She was like the Psyche, he thought, and it occurred to him that he could buy a cast of the statue. He had always thought it beautiful. He strolled through narrow streets in the late afternoon till he came to the shop of a dealer in casts, of whom he had once bought something, and he went in. The man had what he wanted, and he examined it carefully.

She was not like the Psyche after all, and the crude white plaster shocked his taste for the first time. If the marble original had been in Rome, instead of in Naples, he could have gone to see it. He left the shop disappointed, and walked slowly towards the Farnese palace. The day seemed endless, and there was no particular reason why all days should not seem as long. There was nothing to do; nothing amused him, and nobody asked anything of him. It would be very strange and pleasant to be of use in the world.

He went home and sat down by the open window that looked across the Tiber. The wide room was flooded with the evening light, and warm with much colour that lingered and floated about beautiful objects here and there. It was not a very luxuriously furnished room, but it was not the habitation of an ascetic or puritanical man either.

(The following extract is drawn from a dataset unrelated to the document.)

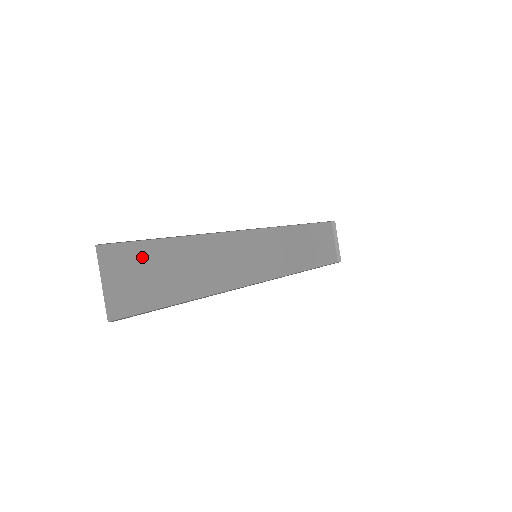
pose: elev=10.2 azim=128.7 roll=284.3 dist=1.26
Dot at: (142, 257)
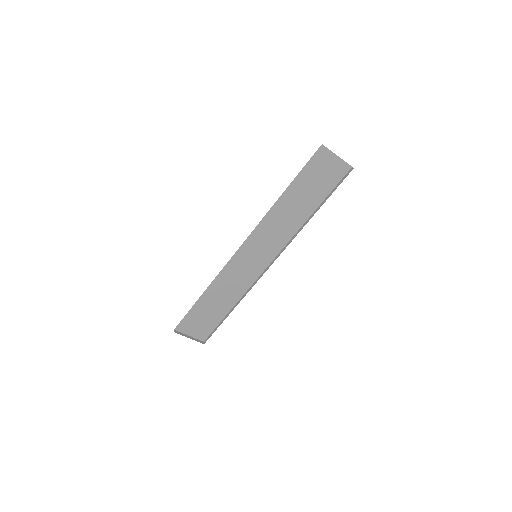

Guido cared more for rare engravings and etchings than for pictures, and a few very fine framed prints stood on the big writing table; there was Dürer's Melancholia, and the Saint Jerome, and the Little White Horse, and the small Saint Anthony, and Rembrandt's Three Trees, all by itself, as the most wonderful etching in the world deserved to be; and here and there, about the room, were a few good engravings by Martin Schöngauer, and by Mantegna, and by Marcantonio Raimondi. The bold, careless, effective drawing of the Italian engravers contrasted strongly with the profoundly conscientious work of Schöngauer and Lucas van Leyden, and revealed at a glance the incomparable mastery of Dürer's dry point and Rembrandt's etching needle, the deep conviction of the German, and the inexhaustible richness of the Dutchman's imagination.

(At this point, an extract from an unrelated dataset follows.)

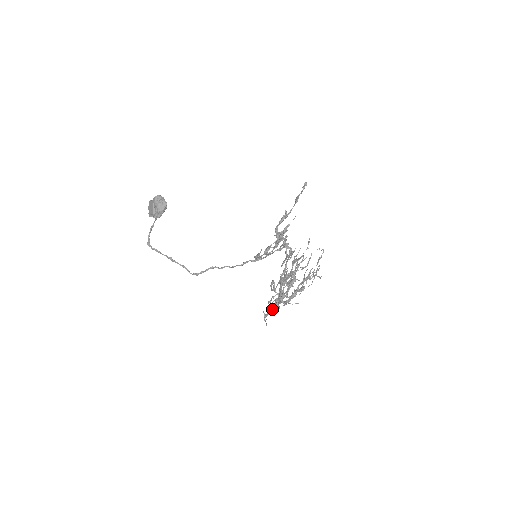
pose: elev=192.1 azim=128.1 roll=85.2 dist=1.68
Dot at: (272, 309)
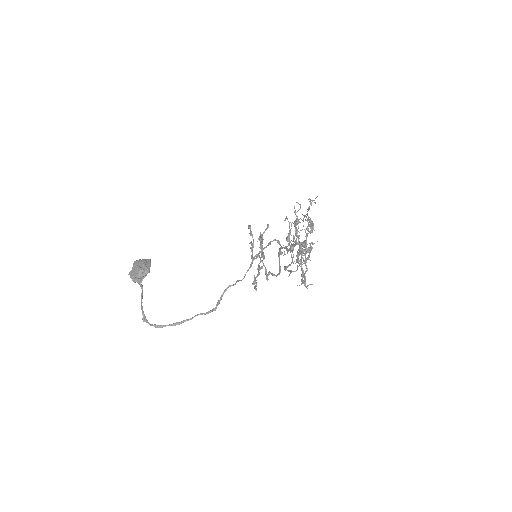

A picture hung over the fireplace, the picture of a woman, at half length and a little smaller than life, holding in exquisite hands a small covered vessel of silver encrusted with gold, and gazing out into the warm light with the gentlest hazel eyes. A veil of olive green covered her head, but the fair hair found its way out, tresses and ringlets, on each side of the face. The woman was perhaps a Magdalen, not like any other Magdalen in all the paintings of the world, and more the great lady of the castle of Magdalon, she of the Golden Legend. When Andrea del Sarto painted that face, he meant something that he never told, and it pleased Guido d'Este to try and guess the secret. As he glanced at the canvas, glowing in the rich light, it struck him that perhaps Cecilia Palladio was more like the woman in the picture than she was like the Psyche. Then he almost laughed, and turned away, for he realised that he was thinking of the girl continually, and saw her face everywhere.

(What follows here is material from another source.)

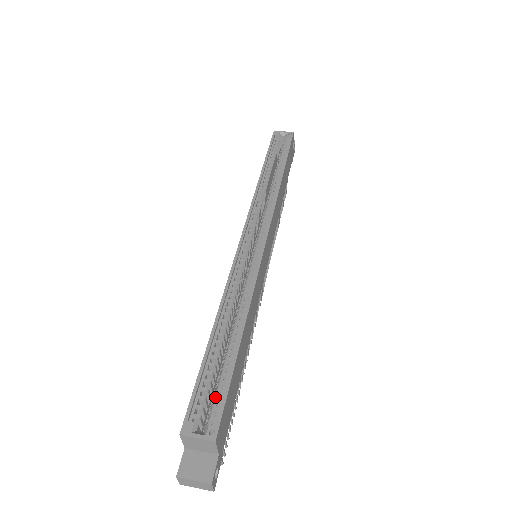
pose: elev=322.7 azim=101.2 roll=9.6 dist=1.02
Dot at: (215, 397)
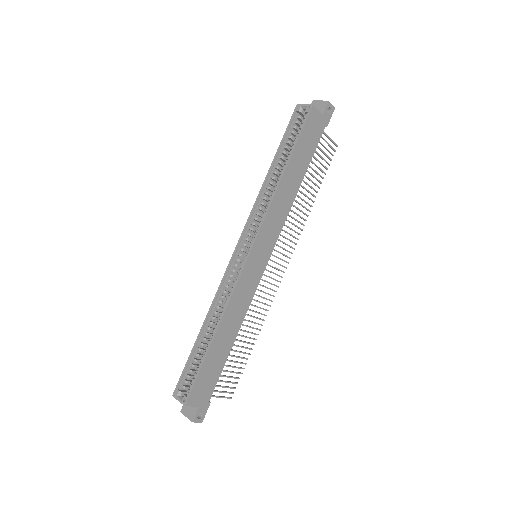
Dot at: (193, 377)
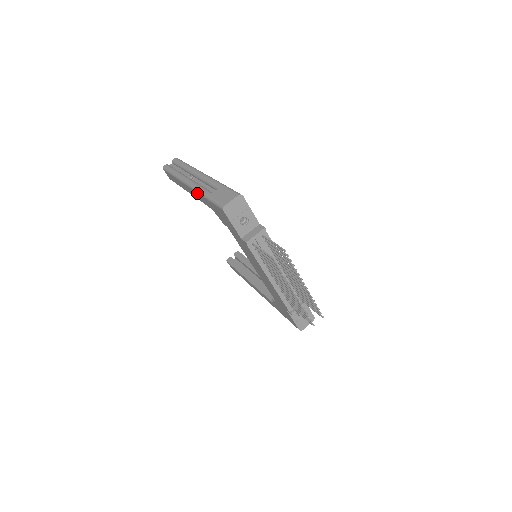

He turned away impatiently, in spite of the smile. He was annoyed by the attraction he felt towards Cecilia, because the thought of marrying an heiress, in order that his aunt might recover money she had literally thrown away, was grossly repulsive; and also, no doubt, because he was not docile, though he was good-natured, and he hated to have anything in his life planned for him by others. He was still less pleased now that he found himself searching for reasons which should justify him in marrying Cecilia in spite of all this. Nothing irritates a man more than his own inborn inconsistency, whereas he enjoys diabolical satisfaction in convicting any woman of the same fault.

After all, said his Inclination, as if coolly arguing the case, if poor men were only to marry poor girls, and rich men rich ones, something unnatural would happen to the distribution of wealth, which was undesirable for the future of society. Of course, a rich man might marry a poor girl if he chose. That was done, and the men who did it got an extraordinary amount of credit for being disinterested, unless they were laughed at for falling in love with a pretty face. If anything could prove the hopeless inequality of woman with man, it would be that! No one thought much the worse of a penniless girl who married for money, whereas a starving dandy who did the same thing immediately became an object of derision.

But then, added the Inclination, with subtlety, the opinions of society were entirely manufactured by women for their own advantage, and that was an excellent reason for not caring what society thought. The all-powerful, impersonal "they," of whom we only know what "they say," what "they wear," and what "they pretend," are feminine and plural; they rule all that region of the world within which women do not work with their hands, and are therefore at full liberty to exercise those gifts of intelligence which it has pleased Providence to bestow upon them so plentifully. They do so to some purpose.

Surely, argued Inclination, it was not very dignified of Guido to care much, and to care beforehand, for the opinions of a pack of women, supposing that he should come to like Cecilia enough to wish to marry her for her own sake. And besides, though he was poor, he was not uncomfortably so. Poverty meant not having horses and carriages, nor a yacht, and living in bachelor's rooms, and not giving dinner parties, and not playing cards, and not giving every woman whatever she fancied, if it happened to be a pearl or a pigeon's blood ruby. That was poverty, of course, but it was relative.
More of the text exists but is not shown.